Nau.ch: Bei Veranstaltungen von Schulen oder Vereinen heisst es immer öfter: Lasst das Handy im Hosensack, wir haben dafür eine Profi-Fotografin und einen Kameramann organisiert. Danach gibt es dann einen Link für alle.
Regula Bernhard Hug: Schulen werden sich immer bewusster, dass sie Kinderschutz-Konzepte haben müssen, welche auch den Umgang mit Bildern und persönliche Daten der Kinder und Jugendlichen regeln. Diese müssen gut durchdacht sein, damit kein Element vergessen geht.
Wenn es bei Anlässen heisst ‹Bitte nicht fotografieren›, wird bereits sensibilisiert. Wenn schon beim Eingang zur Aula ein Schild hängt, dass es verboten ist, wird das den Zuschauerinnen und Zuschauern von Anfang an bewusst. Auch denjenigen, die vielleicht nachher bei der Durchsage nicht alles mitbekommen.
Nau.ch: In welchem Rahmen sind Fotos von Kindern und Jugendlichen dann noch okay? Müssten – streng genommen – Schulen und Vereine nicht dazu übergehen, die Eltern gar nicht mehr zu fragen, weil gar keine Bilder veröffentlicht werden?
Regula Bernhard Hug: Wenn die Websites verschlüsselt sind, ist das ein anderer Fall. Auch auf Papier geht immer, denn zum Beispiel die Vereins-Nachrichten gehen ja nur an diejenigen, die es betrifft, und nicht die ganze Welt.

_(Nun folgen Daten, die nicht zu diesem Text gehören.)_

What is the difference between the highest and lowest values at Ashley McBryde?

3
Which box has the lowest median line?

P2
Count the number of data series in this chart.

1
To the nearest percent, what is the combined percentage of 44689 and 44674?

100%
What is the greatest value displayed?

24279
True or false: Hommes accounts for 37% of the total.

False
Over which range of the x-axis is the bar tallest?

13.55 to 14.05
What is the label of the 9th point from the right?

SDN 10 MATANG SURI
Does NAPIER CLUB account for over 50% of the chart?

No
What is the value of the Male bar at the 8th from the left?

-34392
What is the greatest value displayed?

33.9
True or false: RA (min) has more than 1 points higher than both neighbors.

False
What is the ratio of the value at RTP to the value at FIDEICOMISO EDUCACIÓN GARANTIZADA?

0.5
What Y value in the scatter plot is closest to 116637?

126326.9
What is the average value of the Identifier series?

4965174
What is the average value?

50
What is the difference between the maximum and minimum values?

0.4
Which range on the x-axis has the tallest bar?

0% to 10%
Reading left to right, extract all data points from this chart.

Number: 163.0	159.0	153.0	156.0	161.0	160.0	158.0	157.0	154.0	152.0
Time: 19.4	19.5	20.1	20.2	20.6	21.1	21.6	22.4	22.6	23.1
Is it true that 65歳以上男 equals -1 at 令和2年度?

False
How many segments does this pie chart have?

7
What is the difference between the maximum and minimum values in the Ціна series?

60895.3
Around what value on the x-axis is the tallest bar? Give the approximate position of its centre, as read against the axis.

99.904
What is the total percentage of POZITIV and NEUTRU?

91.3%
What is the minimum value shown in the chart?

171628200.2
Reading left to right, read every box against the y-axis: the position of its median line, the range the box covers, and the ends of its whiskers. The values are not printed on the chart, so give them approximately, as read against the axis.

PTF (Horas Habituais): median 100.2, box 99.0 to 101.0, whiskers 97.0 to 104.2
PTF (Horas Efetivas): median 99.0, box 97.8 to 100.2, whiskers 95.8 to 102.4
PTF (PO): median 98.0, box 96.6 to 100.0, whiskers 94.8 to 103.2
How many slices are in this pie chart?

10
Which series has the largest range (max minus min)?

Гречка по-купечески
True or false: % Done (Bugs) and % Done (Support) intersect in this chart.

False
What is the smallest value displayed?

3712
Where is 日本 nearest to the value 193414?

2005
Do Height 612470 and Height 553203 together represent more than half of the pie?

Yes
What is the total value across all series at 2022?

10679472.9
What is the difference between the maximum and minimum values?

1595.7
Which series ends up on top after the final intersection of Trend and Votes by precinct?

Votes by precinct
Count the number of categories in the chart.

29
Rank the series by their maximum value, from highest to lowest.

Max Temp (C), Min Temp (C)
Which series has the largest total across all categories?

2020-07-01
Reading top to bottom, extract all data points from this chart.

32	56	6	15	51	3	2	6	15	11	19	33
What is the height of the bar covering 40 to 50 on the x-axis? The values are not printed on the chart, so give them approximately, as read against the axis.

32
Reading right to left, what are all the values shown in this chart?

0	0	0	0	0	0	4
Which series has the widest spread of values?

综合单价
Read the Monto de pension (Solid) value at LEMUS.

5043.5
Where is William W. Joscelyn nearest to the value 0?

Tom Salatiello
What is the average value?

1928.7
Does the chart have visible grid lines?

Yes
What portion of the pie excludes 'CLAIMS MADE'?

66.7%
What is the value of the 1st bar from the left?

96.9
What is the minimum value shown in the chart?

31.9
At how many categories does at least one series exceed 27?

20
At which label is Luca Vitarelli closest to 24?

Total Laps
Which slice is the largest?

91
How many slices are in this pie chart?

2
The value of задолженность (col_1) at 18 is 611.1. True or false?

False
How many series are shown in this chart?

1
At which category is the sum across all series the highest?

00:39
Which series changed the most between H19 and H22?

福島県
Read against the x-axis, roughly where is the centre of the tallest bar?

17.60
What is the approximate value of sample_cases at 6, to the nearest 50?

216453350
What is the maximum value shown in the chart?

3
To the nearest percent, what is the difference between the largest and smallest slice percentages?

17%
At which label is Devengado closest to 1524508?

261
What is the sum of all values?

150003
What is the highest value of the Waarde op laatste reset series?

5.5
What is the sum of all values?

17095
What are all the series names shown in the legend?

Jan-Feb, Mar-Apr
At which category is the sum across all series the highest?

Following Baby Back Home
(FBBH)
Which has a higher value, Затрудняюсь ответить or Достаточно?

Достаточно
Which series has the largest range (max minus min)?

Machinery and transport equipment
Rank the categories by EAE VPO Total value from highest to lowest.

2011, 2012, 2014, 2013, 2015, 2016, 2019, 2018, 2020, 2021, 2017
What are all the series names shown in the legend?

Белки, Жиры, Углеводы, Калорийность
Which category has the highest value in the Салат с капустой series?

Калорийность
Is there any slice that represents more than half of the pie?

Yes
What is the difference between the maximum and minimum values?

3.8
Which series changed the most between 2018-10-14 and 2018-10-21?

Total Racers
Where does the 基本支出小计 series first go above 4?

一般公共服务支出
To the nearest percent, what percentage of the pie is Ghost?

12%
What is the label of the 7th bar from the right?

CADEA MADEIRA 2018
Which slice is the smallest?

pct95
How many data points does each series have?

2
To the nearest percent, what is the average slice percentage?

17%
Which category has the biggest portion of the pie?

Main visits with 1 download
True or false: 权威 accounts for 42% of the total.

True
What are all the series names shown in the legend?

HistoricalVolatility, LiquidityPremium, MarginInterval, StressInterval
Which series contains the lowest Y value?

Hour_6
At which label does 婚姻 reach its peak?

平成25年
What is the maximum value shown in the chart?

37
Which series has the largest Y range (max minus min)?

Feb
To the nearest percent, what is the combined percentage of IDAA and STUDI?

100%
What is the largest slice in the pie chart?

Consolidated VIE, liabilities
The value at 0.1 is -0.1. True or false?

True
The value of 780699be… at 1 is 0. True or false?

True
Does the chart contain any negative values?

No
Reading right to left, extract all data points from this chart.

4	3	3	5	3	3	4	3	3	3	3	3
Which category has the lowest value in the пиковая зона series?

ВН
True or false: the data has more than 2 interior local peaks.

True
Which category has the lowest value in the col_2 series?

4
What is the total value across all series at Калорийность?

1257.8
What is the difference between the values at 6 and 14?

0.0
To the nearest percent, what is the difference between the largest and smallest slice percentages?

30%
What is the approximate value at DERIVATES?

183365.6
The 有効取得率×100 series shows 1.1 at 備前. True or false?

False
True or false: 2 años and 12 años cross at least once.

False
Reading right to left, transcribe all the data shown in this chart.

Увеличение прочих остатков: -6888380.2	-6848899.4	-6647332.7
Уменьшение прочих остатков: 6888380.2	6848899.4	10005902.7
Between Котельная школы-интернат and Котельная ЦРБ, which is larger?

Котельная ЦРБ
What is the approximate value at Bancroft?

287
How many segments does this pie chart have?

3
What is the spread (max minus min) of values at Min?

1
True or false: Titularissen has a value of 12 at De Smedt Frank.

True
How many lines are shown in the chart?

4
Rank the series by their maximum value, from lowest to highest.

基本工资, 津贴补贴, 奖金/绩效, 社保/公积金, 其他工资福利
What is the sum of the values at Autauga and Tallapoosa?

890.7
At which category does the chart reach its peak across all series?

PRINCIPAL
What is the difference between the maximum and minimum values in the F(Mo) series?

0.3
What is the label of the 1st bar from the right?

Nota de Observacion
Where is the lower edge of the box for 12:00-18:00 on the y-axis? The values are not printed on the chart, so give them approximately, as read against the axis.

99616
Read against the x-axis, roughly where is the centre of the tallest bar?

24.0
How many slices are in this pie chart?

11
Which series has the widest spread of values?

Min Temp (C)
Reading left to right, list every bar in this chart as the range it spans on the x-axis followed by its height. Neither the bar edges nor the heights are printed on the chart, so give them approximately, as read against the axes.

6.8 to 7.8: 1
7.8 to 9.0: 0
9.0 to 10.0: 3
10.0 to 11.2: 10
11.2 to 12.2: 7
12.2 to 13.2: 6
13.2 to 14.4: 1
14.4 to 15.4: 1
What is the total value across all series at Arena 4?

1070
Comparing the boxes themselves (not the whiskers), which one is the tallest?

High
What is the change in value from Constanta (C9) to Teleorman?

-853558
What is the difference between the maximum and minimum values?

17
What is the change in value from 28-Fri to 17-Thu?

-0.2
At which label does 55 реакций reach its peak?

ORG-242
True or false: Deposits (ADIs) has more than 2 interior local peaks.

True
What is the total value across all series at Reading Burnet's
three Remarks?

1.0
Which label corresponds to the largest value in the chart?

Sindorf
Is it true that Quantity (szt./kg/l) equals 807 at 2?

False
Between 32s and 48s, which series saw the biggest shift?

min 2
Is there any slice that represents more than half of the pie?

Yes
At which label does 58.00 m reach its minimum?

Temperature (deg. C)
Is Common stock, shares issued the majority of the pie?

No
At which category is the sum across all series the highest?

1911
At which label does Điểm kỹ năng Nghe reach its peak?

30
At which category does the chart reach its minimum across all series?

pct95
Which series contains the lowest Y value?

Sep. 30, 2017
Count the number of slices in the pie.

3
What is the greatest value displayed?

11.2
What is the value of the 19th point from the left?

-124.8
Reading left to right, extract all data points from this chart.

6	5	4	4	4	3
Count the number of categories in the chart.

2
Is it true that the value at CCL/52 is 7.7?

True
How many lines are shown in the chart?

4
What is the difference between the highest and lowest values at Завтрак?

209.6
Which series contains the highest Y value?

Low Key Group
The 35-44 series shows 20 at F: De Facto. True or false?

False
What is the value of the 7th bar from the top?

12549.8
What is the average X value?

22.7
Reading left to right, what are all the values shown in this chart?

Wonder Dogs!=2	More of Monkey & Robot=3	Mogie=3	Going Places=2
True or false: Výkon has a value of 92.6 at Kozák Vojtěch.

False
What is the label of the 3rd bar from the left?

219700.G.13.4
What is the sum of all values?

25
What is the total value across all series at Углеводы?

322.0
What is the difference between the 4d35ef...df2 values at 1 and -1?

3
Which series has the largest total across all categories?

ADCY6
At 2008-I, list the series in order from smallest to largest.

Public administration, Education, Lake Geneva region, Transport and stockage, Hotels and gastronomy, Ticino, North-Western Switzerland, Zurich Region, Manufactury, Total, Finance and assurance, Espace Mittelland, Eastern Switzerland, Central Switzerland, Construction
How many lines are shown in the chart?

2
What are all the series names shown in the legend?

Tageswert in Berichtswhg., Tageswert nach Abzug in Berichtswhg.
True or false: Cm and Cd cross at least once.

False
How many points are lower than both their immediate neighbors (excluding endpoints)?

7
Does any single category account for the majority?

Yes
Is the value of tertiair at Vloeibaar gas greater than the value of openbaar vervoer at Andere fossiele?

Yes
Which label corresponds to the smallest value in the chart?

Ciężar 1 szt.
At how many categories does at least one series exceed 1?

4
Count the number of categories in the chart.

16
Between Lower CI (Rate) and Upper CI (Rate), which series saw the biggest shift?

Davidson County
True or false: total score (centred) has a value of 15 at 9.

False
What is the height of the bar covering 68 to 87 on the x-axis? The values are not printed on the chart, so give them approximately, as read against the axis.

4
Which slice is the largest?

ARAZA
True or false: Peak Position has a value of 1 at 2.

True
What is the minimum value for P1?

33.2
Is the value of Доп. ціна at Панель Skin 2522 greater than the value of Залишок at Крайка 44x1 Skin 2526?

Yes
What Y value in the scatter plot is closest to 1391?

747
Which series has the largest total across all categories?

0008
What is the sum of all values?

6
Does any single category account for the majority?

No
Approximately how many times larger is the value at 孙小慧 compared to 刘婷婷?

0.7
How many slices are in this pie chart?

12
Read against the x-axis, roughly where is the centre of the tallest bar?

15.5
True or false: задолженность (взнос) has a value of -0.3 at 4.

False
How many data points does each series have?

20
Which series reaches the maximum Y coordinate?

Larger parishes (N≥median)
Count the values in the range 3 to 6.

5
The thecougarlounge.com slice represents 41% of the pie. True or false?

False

Aber: Fragen muss man immer, denn das Recht am Bild liegt beim Kind. Also nicht einmal bei den Eltern, sondern die Eltern sollten das Kind fragen, was es will.
Nau.ch: Was sagen Sie den Vereinen, die finden: Aber wir wollen doch zeigen, was wir für tolle Angebote haben. Wir wollen neue Mitglieder werben, mit unseren Kids in Aktion.
Regula Bernhard Hug: Es gibt ganz viele Möglichkeiten, Kinder in ihrer Klasse oder beim Fussballspielen zu zeigen. Man muss einfach ein Bild wählen, wo nicht gerade ein Gesicht von vorne zu sehen ist.
Nau.ch: Den Vereinen, aber vor allem den Eltern, läuft das etwas gegen den Strich. Man hat Freude an den Kindern und möchte diese Freude mit der ganzen Welt, oder zumindest den Verwandten, teilen können.
Regula Bernhard Hug: Solange man das Gesicht nicht sieht, geht das auch, wenn man Bilder im Internet teilt. Grosi und Grosspapi kennen das Kind ja gut und erkennen es auch beim Fussballspielen. Aber das Risiko, dass das Bildmaterial für pädokriminelles Material missbraucht wird, wird reduziert.
Die neuen Möglichkeiten und Gefahren der künstlichen Intelligenz sind noch viel zu wenig bekannt. Mit KI reichen wenige Bilder mit dem Gesicht, um sie können für Deep-Fake-Pornos und sonstiges pädokriminelles Material verwendet werden.